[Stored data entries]

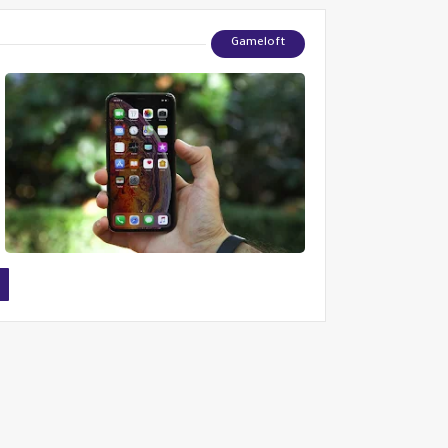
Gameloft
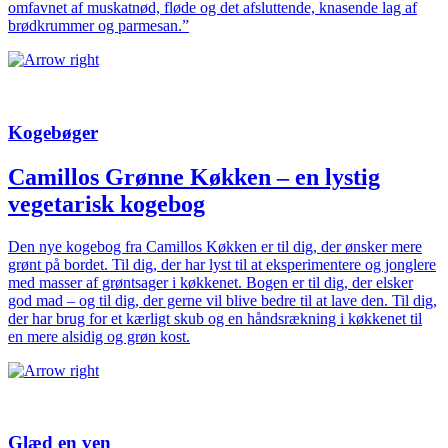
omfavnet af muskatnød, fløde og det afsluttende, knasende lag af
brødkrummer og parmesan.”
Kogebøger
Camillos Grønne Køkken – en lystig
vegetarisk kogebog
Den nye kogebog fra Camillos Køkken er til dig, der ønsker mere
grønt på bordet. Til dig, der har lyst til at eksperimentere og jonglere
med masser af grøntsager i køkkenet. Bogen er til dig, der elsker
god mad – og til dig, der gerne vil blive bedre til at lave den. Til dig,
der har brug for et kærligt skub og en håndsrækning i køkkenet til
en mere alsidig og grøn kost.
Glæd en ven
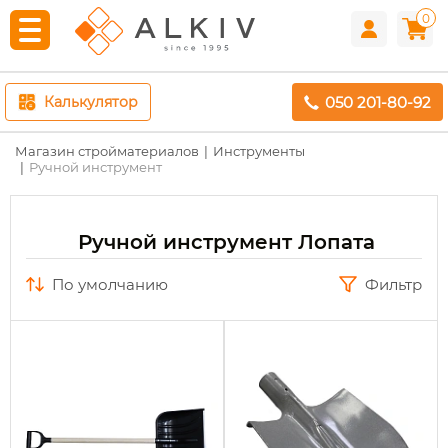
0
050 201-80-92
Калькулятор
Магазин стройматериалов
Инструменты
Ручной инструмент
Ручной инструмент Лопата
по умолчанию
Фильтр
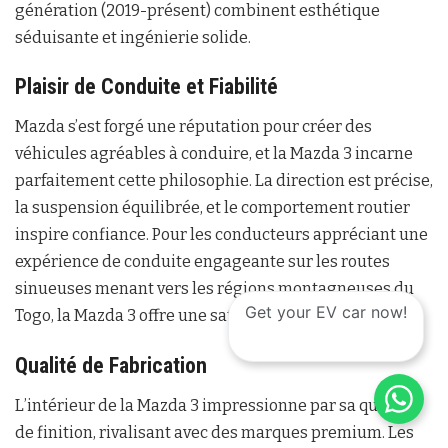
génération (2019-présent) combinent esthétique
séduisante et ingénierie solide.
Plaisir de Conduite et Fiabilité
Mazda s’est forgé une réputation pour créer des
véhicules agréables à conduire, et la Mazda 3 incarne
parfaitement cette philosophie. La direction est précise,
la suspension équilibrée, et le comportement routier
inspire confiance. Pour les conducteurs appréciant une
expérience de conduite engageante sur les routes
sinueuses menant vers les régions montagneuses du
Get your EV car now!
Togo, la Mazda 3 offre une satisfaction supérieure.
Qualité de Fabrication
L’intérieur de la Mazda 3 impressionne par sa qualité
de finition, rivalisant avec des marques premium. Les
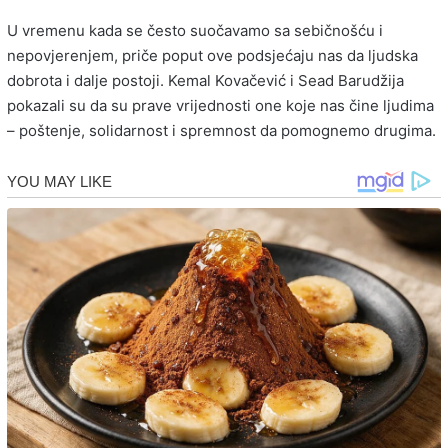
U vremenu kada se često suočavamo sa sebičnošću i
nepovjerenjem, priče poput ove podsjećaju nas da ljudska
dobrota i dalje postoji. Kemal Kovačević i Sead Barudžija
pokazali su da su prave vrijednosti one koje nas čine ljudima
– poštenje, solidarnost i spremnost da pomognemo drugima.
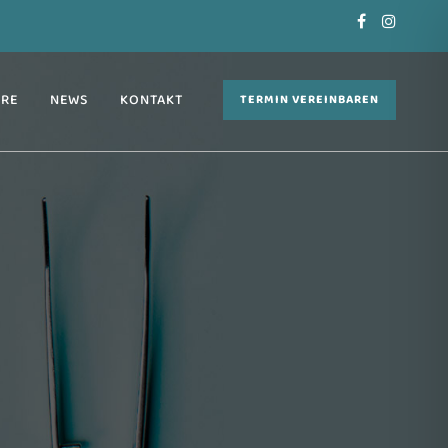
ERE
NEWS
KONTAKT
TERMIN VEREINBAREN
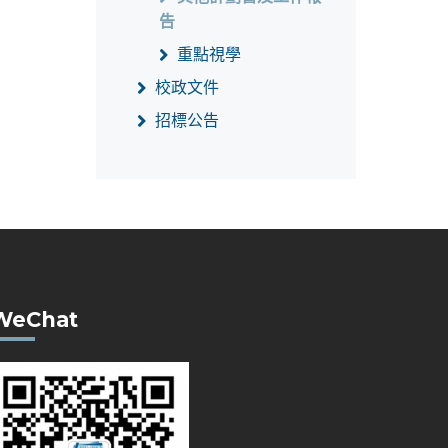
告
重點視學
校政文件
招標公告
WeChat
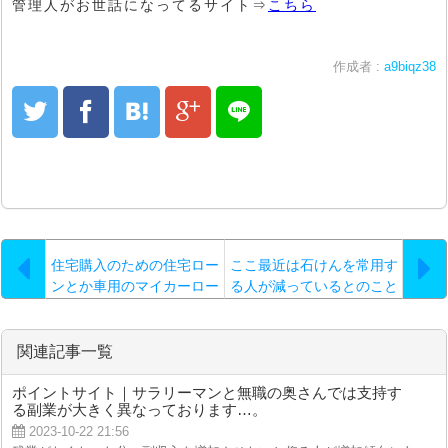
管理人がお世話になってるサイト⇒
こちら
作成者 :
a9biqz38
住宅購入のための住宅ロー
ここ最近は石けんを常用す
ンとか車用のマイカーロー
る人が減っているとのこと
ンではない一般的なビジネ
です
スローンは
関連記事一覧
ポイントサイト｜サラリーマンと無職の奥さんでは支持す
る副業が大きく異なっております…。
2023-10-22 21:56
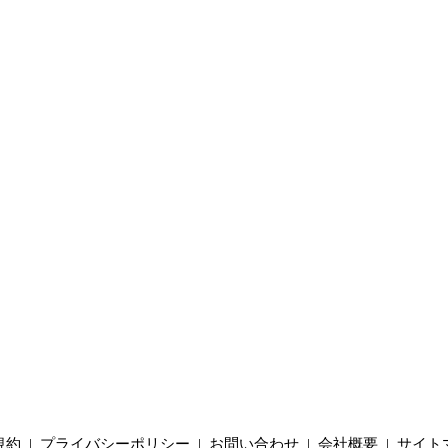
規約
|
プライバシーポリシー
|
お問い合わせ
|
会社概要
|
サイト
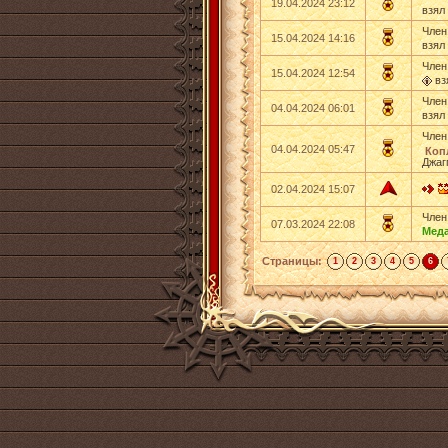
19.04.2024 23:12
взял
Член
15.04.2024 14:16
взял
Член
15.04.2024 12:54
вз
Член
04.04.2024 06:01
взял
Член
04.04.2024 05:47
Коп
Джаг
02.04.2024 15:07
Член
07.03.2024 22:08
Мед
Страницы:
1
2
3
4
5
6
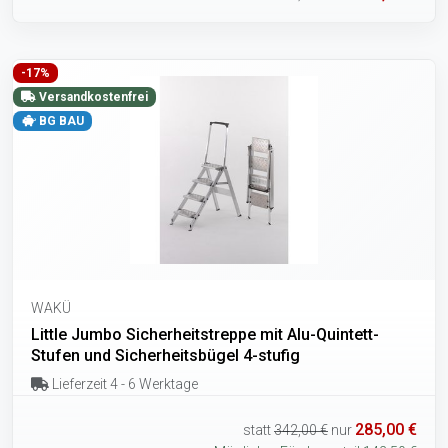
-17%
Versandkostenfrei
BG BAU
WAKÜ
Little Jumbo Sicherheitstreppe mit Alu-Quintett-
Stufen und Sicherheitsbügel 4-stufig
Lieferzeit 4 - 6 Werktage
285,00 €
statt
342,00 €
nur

What you will do =>
Gather each line of the material that contains the string "Camillos", counting only matches with the same capitalization.

Response to the task =>
Camillos Grønne Køkken – en lystig
Den nye kogebog fra Camillos Køkken er til dig, der ønsker mere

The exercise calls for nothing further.